# Wie funktioniert ein Echolot ? Interpretation der Darstellung?



## WegaTheMega (2. März 2015)

Hallo,
ich habe mir seit Kurzem mein erstes Echolot (Lowrance Elote 4x HDI) zugelegt. 
Leider ist mir noch nicht alles klar:

- Wie muss ich die Bildschirmanzeige interpretieren? Wo bin ich auf dem Display? In der Mite? Ganz rechts oder links?

- Wo finde ich beim Echolot die Batterieanzeige?

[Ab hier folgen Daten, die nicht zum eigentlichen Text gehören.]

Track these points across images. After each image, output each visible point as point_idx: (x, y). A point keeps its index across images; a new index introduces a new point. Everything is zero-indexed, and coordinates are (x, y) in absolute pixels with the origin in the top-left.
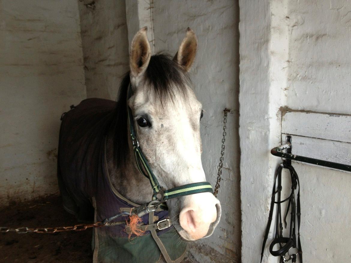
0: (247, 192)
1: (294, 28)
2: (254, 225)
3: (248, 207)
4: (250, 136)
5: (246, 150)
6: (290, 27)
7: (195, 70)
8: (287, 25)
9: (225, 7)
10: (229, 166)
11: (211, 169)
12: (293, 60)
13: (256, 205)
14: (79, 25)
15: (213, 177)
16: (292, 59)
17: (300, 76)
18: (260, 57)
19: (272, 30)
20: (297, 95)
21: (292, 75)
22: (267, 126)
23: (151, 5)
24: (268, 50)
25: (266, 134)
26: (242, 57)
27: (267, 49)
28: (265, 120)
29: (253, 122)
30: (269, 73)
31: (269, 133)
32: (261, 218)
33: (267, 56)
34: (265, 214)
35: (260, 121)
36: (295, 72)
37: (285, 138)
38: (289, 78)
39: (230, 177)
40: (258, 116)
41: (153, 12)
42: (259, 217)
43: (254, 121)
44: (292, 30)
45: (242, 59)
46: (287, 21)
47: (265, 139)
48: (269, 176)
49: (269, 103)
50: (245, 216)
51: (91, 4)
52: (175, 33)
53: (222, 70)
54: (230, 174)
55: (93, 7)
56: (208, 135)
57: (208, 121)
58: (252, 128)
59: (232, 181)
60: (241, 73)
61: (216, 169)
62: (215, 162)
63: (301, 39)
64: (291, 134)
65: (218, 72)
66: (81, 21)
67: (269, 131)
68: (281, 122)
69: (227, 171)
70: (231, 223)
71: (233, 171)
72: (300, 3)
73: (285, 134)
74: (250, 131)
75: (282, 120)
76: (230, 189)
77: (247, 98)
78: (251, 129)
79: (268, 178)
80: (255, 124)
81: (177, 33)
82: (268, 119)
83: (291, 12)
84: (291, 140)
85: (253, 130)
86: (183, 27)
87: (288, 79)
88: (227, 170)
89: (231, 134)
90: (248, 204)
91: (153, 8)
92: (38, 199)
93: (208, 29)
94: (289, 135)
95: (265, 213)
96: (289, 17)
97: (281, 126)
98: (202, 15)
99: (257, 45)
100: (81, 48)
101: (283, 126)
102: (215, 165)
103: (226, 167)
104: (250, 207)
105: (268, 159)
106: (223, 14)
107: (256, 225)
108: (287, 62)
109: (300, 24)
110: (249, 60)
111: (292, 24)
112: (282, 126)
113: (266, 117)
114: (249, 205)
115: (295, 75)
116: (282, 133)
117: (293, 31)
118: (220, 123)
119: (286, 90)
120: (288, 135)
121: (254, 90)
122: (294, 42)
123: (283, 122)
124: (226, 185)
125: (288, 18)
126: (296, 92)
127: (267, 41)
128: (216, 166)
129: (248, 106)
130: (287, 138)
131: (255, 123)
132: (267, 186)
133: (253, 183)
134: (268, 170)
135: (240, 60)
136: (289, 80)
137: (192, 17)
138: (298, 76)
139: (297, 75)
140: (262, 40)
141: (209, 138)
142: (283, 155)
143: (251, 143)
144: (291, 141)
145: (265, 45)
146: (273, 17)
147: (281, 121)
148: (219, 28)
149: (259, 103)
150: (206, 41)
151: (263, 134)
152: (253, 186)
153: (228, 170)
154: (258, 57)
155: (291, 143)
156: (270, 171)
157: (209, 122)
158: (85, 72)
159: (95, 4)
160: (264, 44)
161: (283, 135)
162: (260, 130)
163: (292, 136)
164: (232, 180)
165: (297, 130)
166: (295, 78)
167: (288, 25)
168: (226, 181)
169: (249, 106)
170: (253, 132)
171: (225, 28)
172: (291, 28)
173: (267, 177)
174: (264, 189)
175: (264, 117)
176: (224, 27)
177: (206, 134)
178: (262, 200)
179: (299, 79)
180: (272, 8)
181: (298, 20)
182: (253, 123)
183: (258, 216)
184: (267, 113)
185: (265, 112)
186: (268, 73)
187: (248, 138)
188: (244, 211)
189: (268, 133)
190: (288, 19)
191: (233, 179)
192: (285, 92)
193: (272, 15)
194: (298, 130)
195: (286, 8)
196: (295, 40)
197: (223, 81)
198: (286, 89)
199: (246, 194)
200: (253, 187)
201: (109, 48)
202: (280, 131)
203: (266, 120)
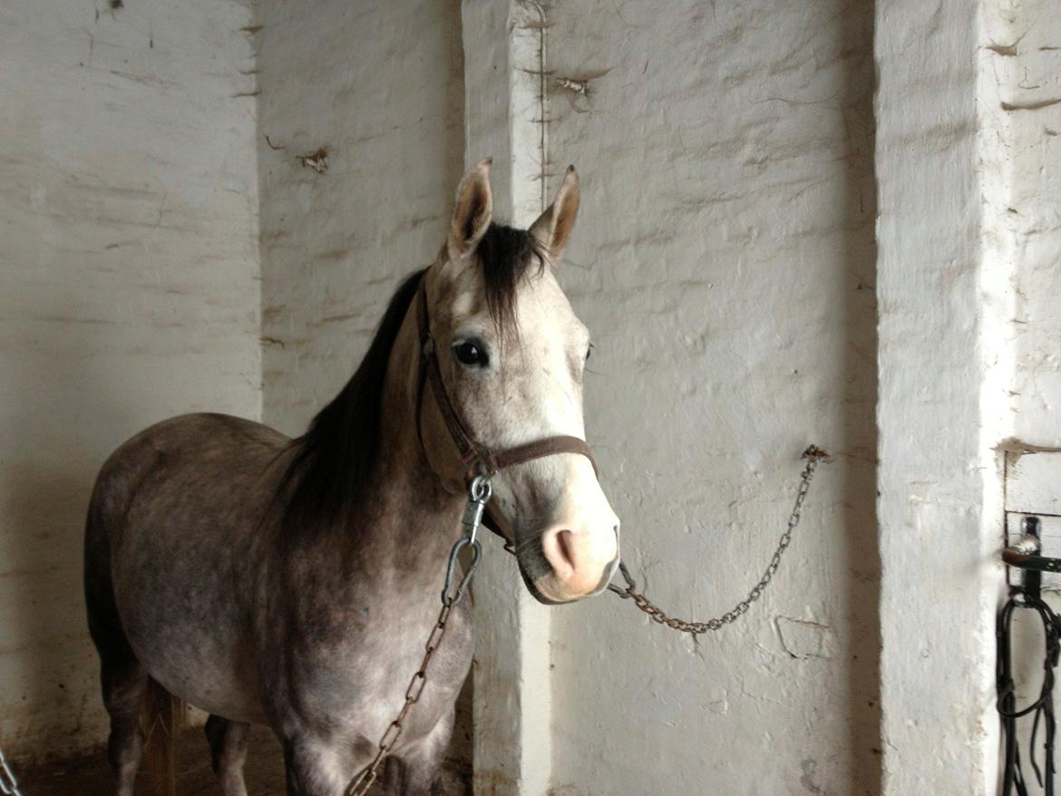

- Ping - Geschwindigkeit: ich nutze das Echolot mit dem iBoat 160. Die Einstellung "normal" erscheint mir logisch, passt das so?


Danke im Voraus! 

LG


----------



## Dominik.L (2. März 2015)

*AW: Wie funktioniert ein Echolot ? Interpretation der Darstellung?*

1. Du bist ganz rechts oben, alles was du auf dem bildschirm siehst ist bereits hinter deinem boot
2. batterieanzeige gibt es nicht, nur eine spannungsanzeige
3. ping je nach belieben, normal ist ok


----------



## Dominik.L (2. März 2015)

*AW: Wie funktioniert ein Echolot ? Interpretation der Darstellung?*

Die spannung findet man bei:
menü-knopf - overlay-daten - konfigurieren - menü-knopf - anfügen - spannung


----------



## 50er-Jäger (2. März 2015)

*AW: Wie funktioniert ein Echolot ? Interpretation der Darstellung?*



WegaTheMega schrieb:


> Hallo,
> ich habe mir seit Kurzem mein erstes Echolot (Lowrance Elote 4x HDI) zugelegt.
> Leider ist mir noch nicht alles klar:
> 
> ...


 

Hätte man sich nicht vor dem kauf etwas mit der Materie beschäftigen sollen?
Woher weißt du denn, dass es das passende Echo für deine Anwendungen ist? |uhoh:


----------



## JacDaRipper (8. März 2015)

*AW: Wie funktioniert ein Echolot ? Interpretation der Darstellung?*

Ja, sehe ich genauso, obwohl das Elite 4 schon mal nicht so schlecht ist. Eine gute Beschreibung für Newbies ist hier http://www.fischfindertest.de/ratgeber/10-wie-funktioniert-ein-fischfinder-echolot.html

Dann mal viel Spaß beim Fische finden. 


Gesendet von iPad mit Tapatalk


----------



## Thomas9904 (8. März 2015)

*AW: Wie funktioniert ein Echolot ? Interpretation der Darstellung?*

älter, aber noch immer informativ und richtig:
http://www.anglerpraxis.de/ausgaben...mit-thomas-schlageter-vom-echolotzentrum.html


----------